What stared down at him now was something else entirely—grief sharpened into rage; revenge honed to a killing edge. He recognised it instantly. It lived in him too, desperate to escape.

She raised the blade. Time slowed. Archie couldn’t move; he could barely breathe. The world narrowed to the arc of her arm, the dull gleam of steel, the certainty settling cold in his gut. This is it.

Malachi slammed into her from the side. The impact knocked Thalassa off Archie’s chest. The knife came down—not where it meant to, but close enough.

Pain exploded through Archie’s right thigh.
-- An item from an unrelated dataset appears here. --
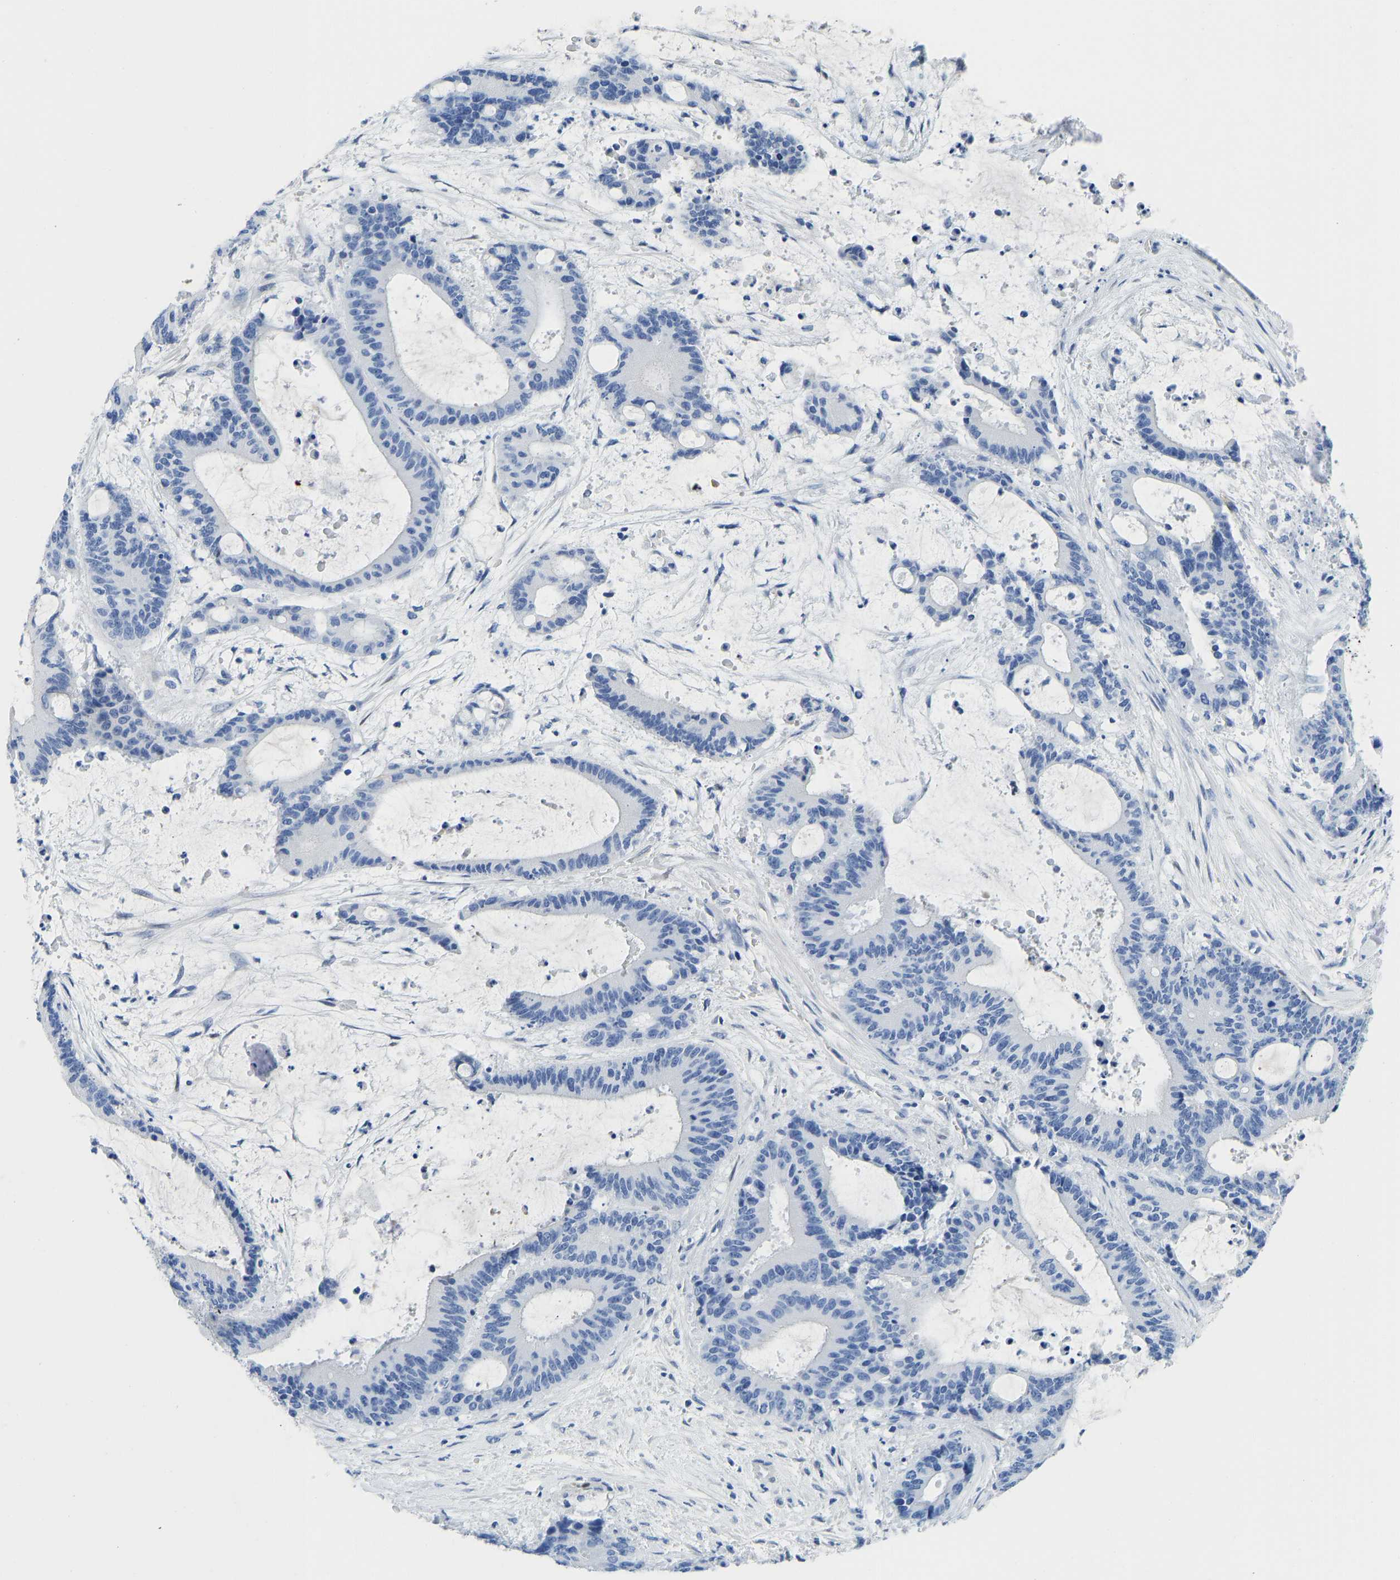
{"staining": {"intensity": "negative", "quantity": "none", "location": "none"}, "tissue": "liver cancer", "cell_type": "Tumor cells", "image_type": "cancer", "snomed": [{"axis": "morphology", "description": "Normal tissue, NOS"}, {"axis": "morphology", "description": "Cholangiocarcinoma"}, {"axis": "topography", "description": "Liver"}, {"axis": "topography", "description": "Peripheral nerve tissue"}], "caption": "Histopathology image shows no protein positivity in tumor cells of cholangiocarcinoma (liver) tissue.", "gene": "NKAIN3", "patient": {"sex": "female", "age": 73}}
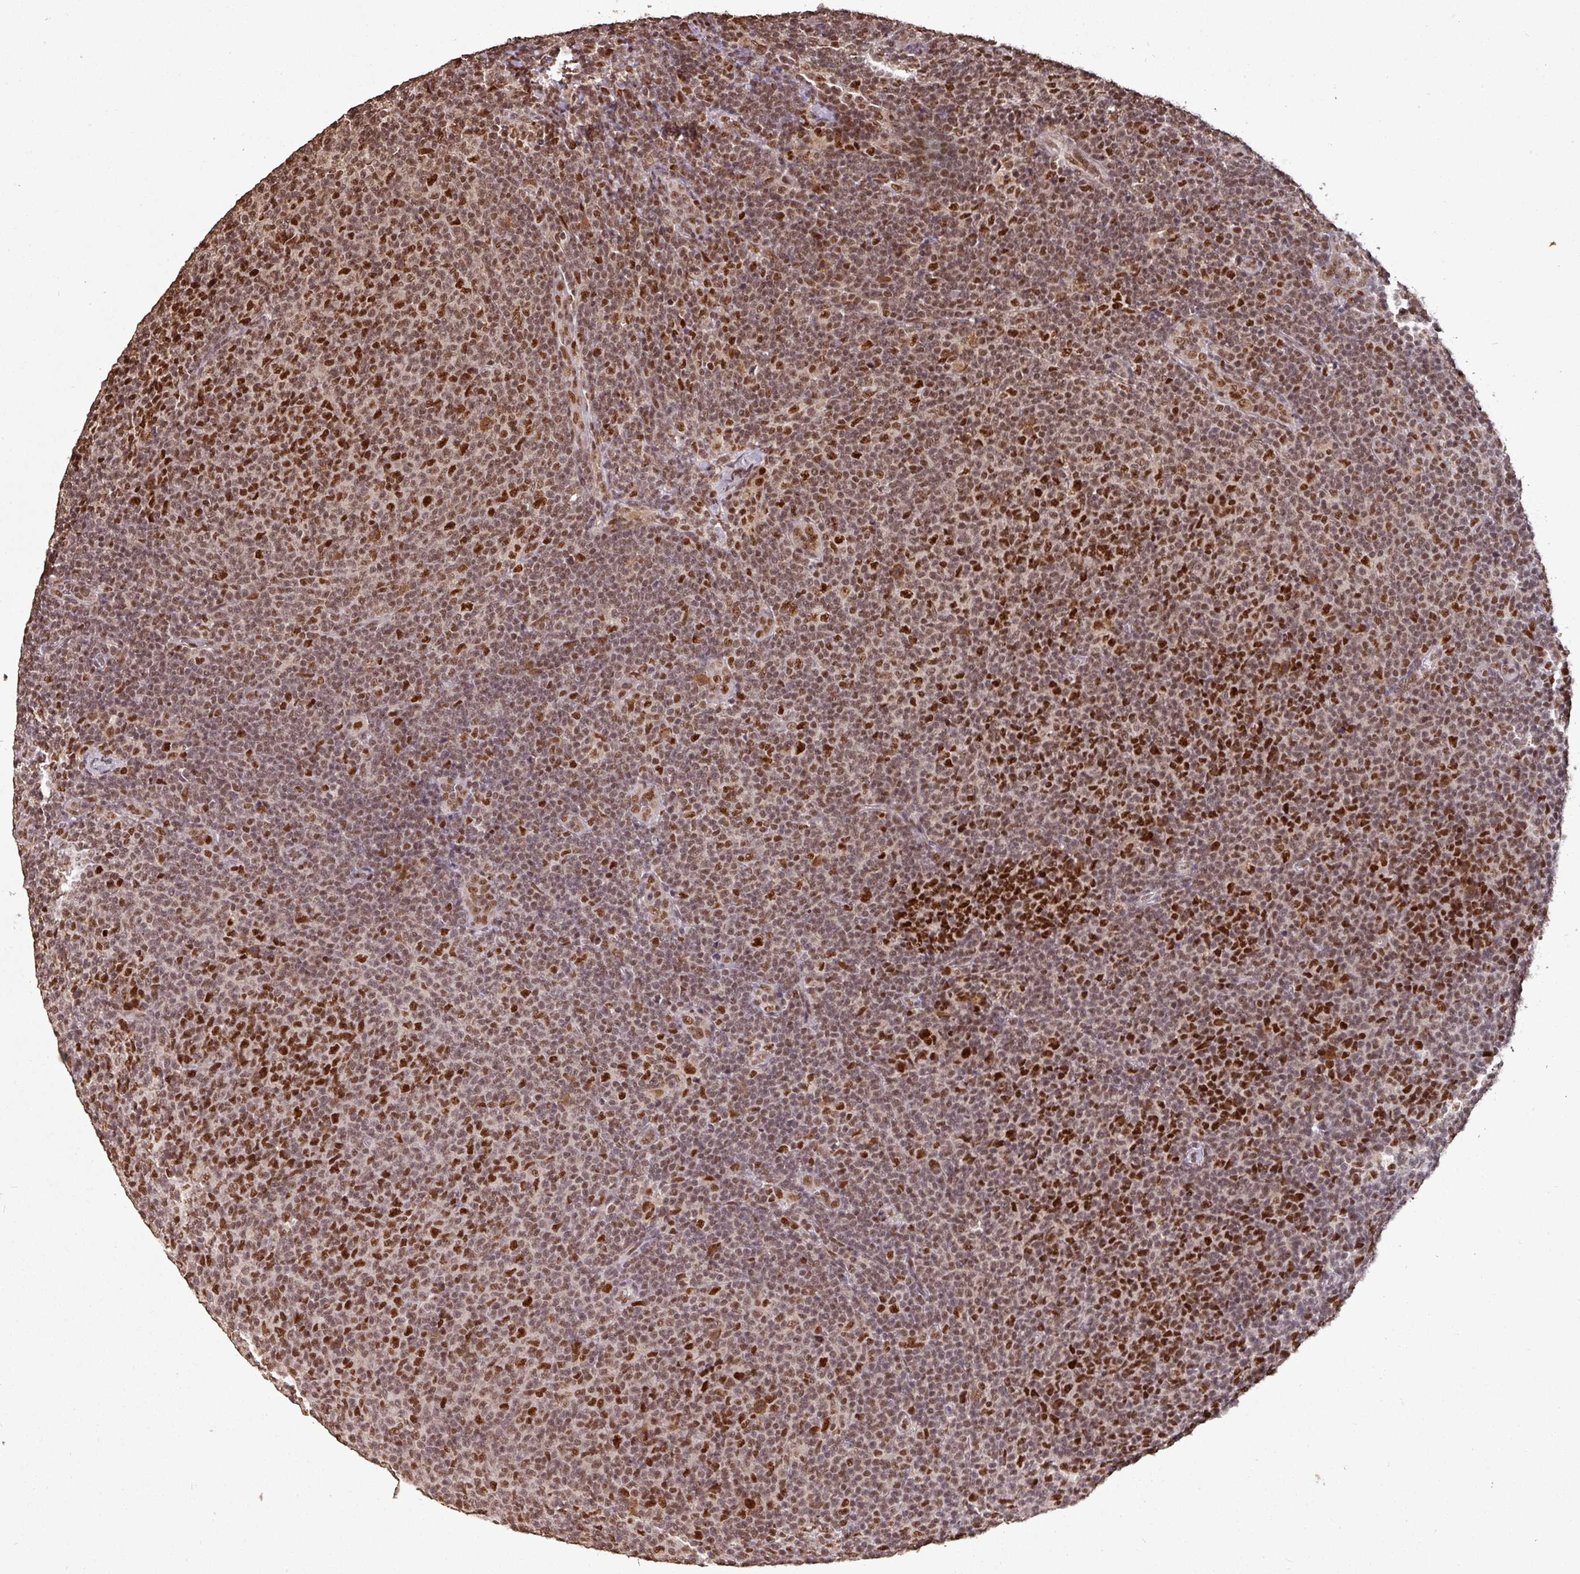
{"staining": {"intensity": "strong", "quantity": ">75%", "location": "nuclear"}, "tissue": "lymphoma", "cell_type": "Tumor cells", "image_type": "cancer", "snomed": [{"axis": "morphology", "description": "Malignant lymphoma, non-Hodgkin's type, Low grade"}, {"axis": "topography", "description": "Lymph node"}], "caption": "Tumor cells display strong nuclear expression in about >75% of cells in malignant lymphoma, non-Hodgkin's type (low-grade).", "gene": "POLD1", "patient": {"sex": "male", "age": 66}}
He cried out as fire tore up his leg, white and blinding. His jaw locked tight enough to crack teeth as he fought the scream back.

Malachi hit the ground with her. For half a second, Archie dared to hope. Then she threw Malachi aside like he weighed nothing. She caught him by the throat and hauled him upright, fingers digging in, lifting him clean off the floor. The knife never left her other hand.